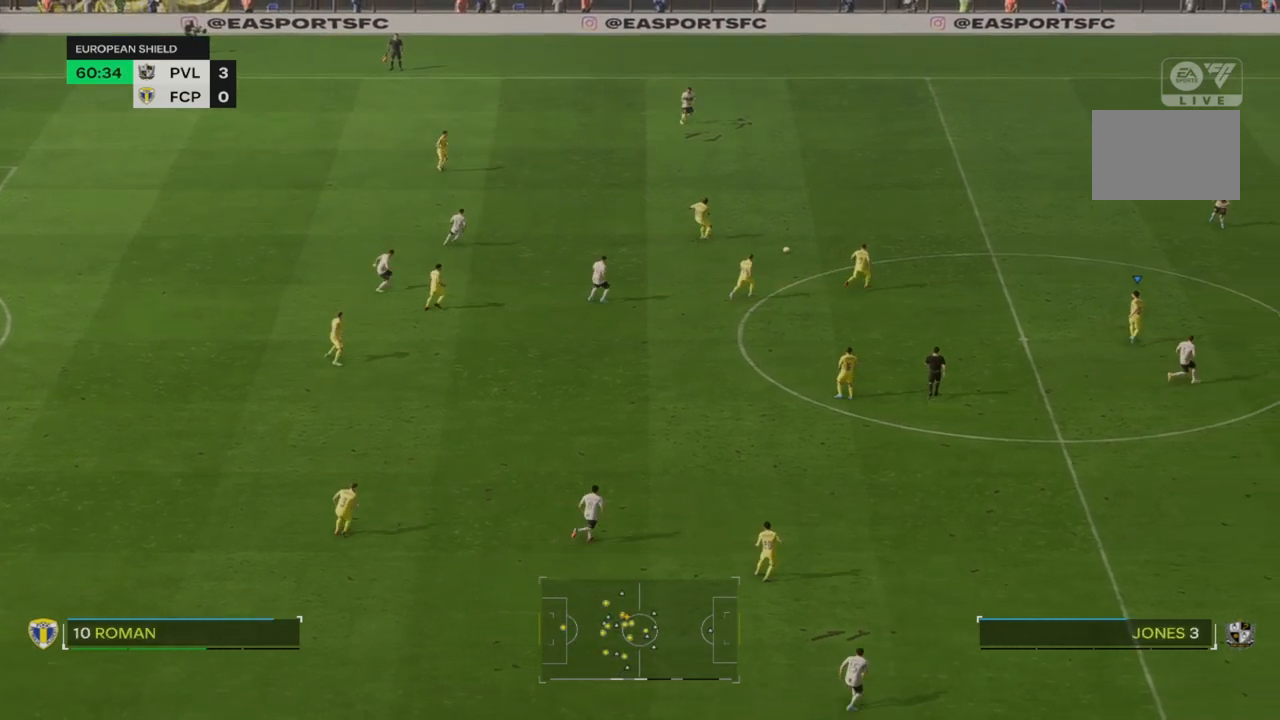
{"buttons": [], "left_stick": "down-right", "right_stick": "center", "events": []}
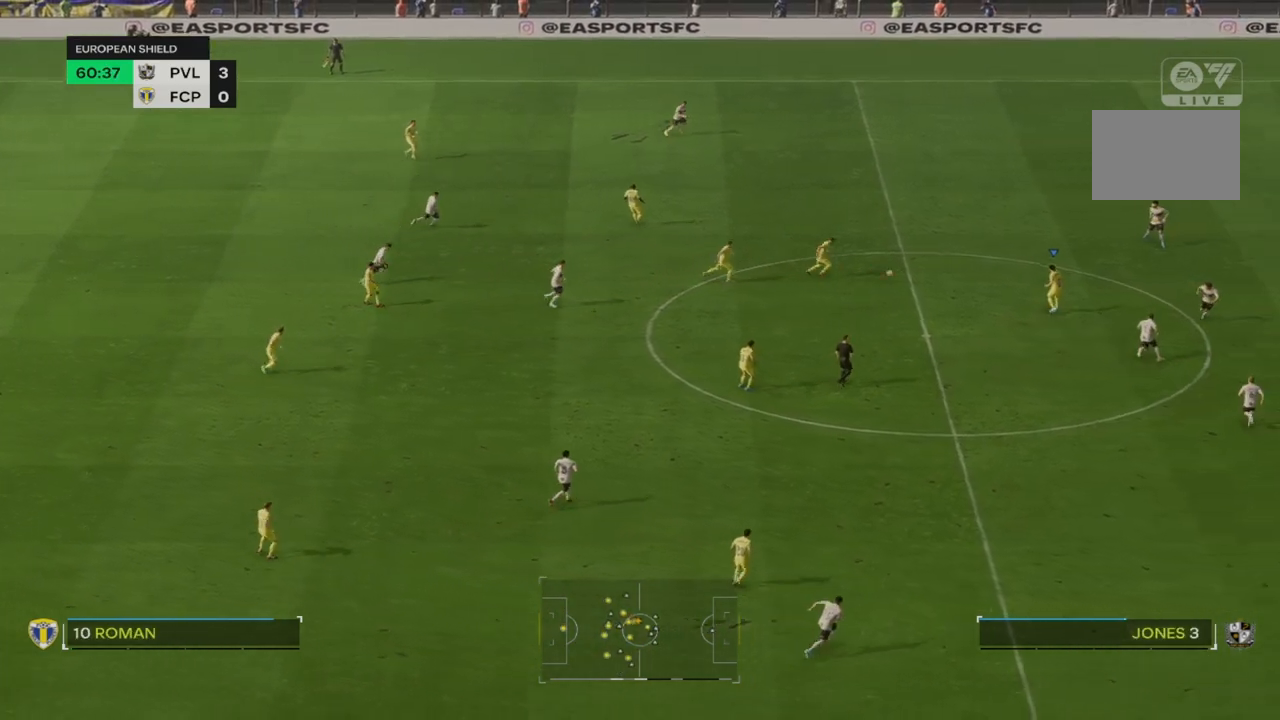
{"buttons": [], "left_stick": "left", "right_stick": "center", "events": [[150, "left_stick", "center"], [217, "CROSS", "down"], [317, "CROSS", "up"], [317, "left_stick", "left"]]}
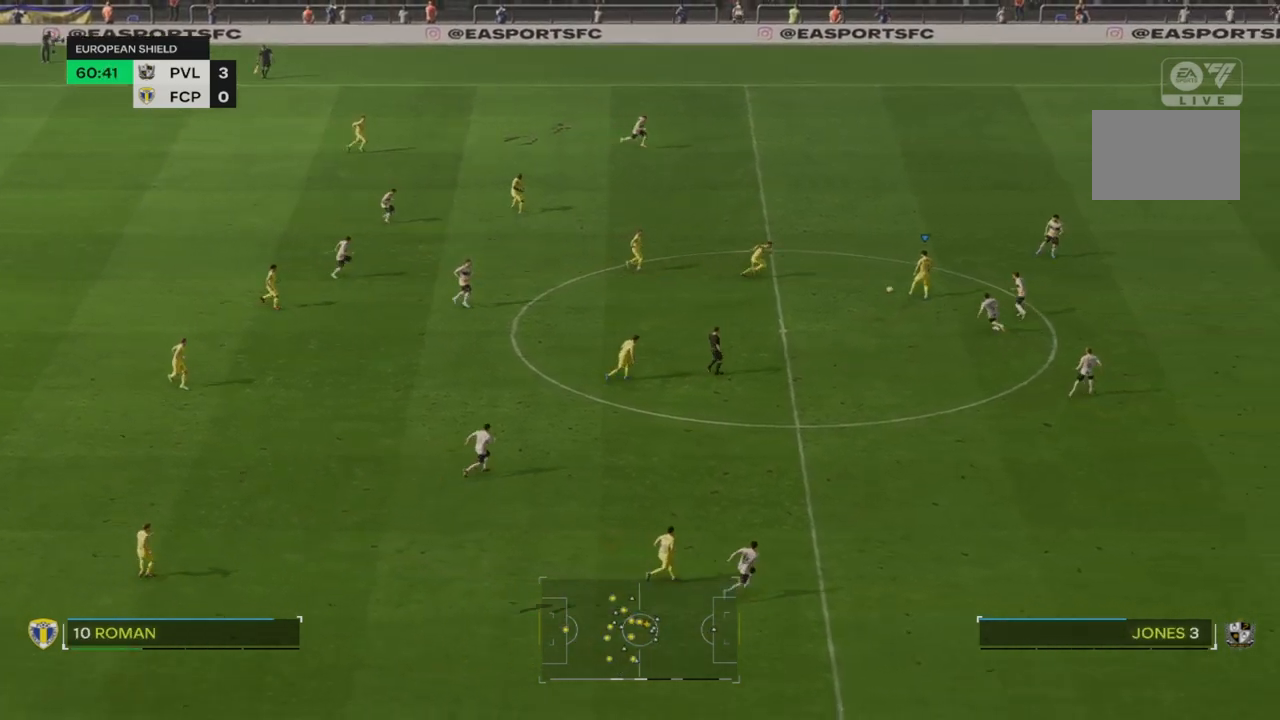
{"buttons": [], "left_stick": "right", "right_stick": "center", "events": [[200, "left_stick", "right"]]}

##########

__WORK REQUIRED__. Reproduce the material in its entirety and word for word, without the pictures.

__REPLY__.
{"buttons": [], "left_stick": "down-right", "right_stick": "center", "events": []}
{"buttons": [], "left_stick": "left", "right_stick": "center", "events": [[150, "left_stick", "center"], [217, "CROSS", "down"], [317, "CROSS", "up"], [317, "left_stick", "left"]]}
{"buttons": [], "left_stick": "right", "right_stick": "center", "events": [[200, "left_stick", "right"]]}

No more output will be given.